Many principals will seek to reduce these timeframes, principally to ensure that they become aware of adverse circumstances at the earliest possible opportunity.
6. Insertion of WHS, PPSA, proportionate liability and SOPA clauses
Like the GST legislation, there are various other pieces of legislation that have been passed since AS 4902 was released. There have not been any updates to AS 4902 to accommodate this.
Consequently, many principals will seek amendments to address:
- the proportionate liability legislation (to ensure the contractor will have principal liability for any claim, even if others may have contributed);
- work, health and safety laws (for example, by appointing the contractor the ‘principal contractor’ and including specific requirements regulating WHS);
- the Personal Property Securities Act (PPSA), to give the principal rights in relation to unfixed plant, equipment or materials in the event of the insolvency of the head contractor or its subcontractors; and
- the security of payment laws, noting however that it is not possible to ‘contract out’ of this legislation.
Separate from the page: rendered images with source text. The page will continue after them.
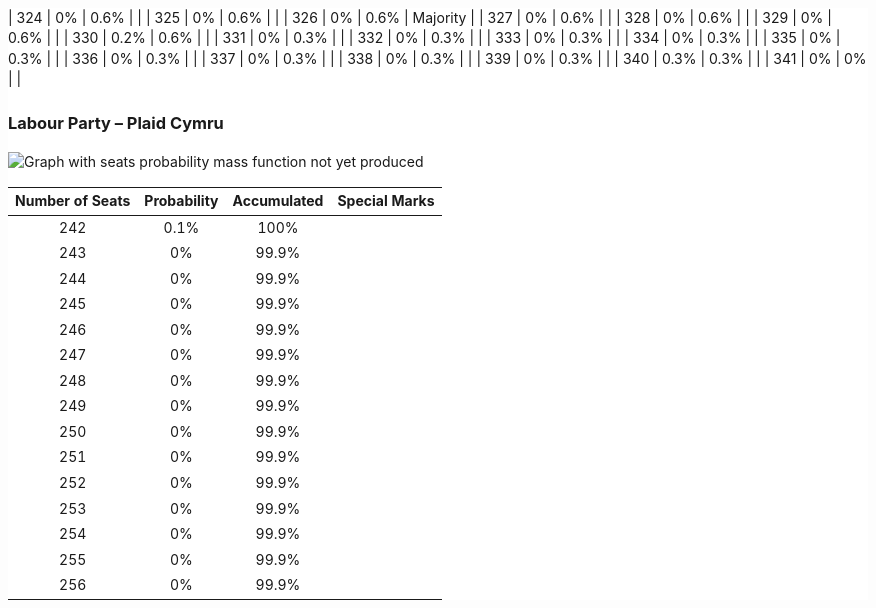 | 324 | 0% | 0.6% |  |
| 325 | 0% | 0.6% |  |
| 326 | 0% | 0.6% | Majority |
| 327 | 0% | 0.6% |  |
| 328 | 0% | 0.6% |  |
| 329 | 0% | 0.6% |  |
| 330 | 0.2% | 0.6% |  |
| 331 | 0% | 0.3% |  |
| 332 | 0% | 0.3% |  |
| 333 | 0% | 0.3% |  |
| 334 | 0% | 0.3% |  |
| 335 | 0% | 0.3% |  |
| 336 | 0% | 0.3% |  |
| 337 | 0% | 0.3% |  |
| 338 | 0% | 0.3% |  |
| 339 | 0% | 0.3% |  |
| 340 | 0.3% | 0.3% |  |
| 341 | 0% | 0% |  |

### Labour Party – Plaid Cymru

![Graph with seats probability mass function not yet produced](2018-02-04-ICMResearch-coalitions-seats-pmf-lab–pc.png "Seats Probability Mass Function")

| Number of Seats | Probability | Accumulated | Special Marks |
|:---------------:|:-----------:|:-----------:|:-------------:|
| 242 | 0.1% | 100% |  |
| 243 | 0% | 99.9% |  |
| 244 | 0% | 99.9% |  |
| 245 | 0% | 99.9% |  |
| 246 | 0% | 99.9% |  |
| 247 | 0% | 99.9% |  |
| 248 | 0% | 99.9% |  |
| 249 | 0% | 99.9% |  |
| 250 | 0% | 99.9% |  |
| 251 | 0% | 99.9% |  |
| 252 | 0% | 99.9% |  |
| 253 | 0% | 99.9% |  |
| 254 | 0% | 99.9% |  |
| 255 | 0% | 99.9% |  |
| 256 | 0% | 99.9% |  |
7. Clarification around unilateral EOTs
Clause 34.5 of AS 4902 gives the superintendent the right to grant an EOT, even where the contractor is not entitled to one or none has been claimed. In addition, clause 20 requires the superintendent to fulfil all aspects of its role and functions reasonably and in good faith.
Read in combination, these provisions can be interpreted to mean that the superintendent can be required to grant an EOT, even where none has been claimed. In turn, this means that a claim by the principal for liquidated damages can sometimes be defeated (even where no EOT has been claimed).
To address this problem, principals will often clarify this clause to state the superintendent’s power to grant an EOT under this clause exists solely for the benefit of the principal, and that the superintendent is not under any obligation to act reasonably or to take into account the interests of the contractor when exercising it.
You can read more about unilateral EOTs here.
8. Subcontractor and supplier warranties
The laws around privity of contract mean that, if there are defects in the work which the head contractor is unwilling or unable to rectify (eg due to its insolvency), the principal may not be able to bring a claim directly against the subcontractor or supplier responsible.
To address this issue, principals will often incorporate obligations into the contract that require the head contractor to provide:
- subcontractor and/or supplier undertakings (in favour of the principal) at the beginning of the project; and
- subcontractor and/or supplier warranty deeds (in favour of the principal) around the time of practical completion.
These documents are often in a prescribed form, included in a contract annexure.
9. Other changes
This note summarises some of the more common amendments principals seek to make to AS 4902, but they are by no means the only ones.
As a principal, it is important to keep in mind that the risk profile you incorporate into your contract will typically be reflected in your pricing. Market conditions should always be taken into account in preparing a construction contract.
Although it is obviously important for principals to ensure their contracts contain adequate protections, tweaking the risk profile too far can result in unnecessary risk premiums being incorporated into contractor pricing (and in some cases, contractors not being willing to tender at all).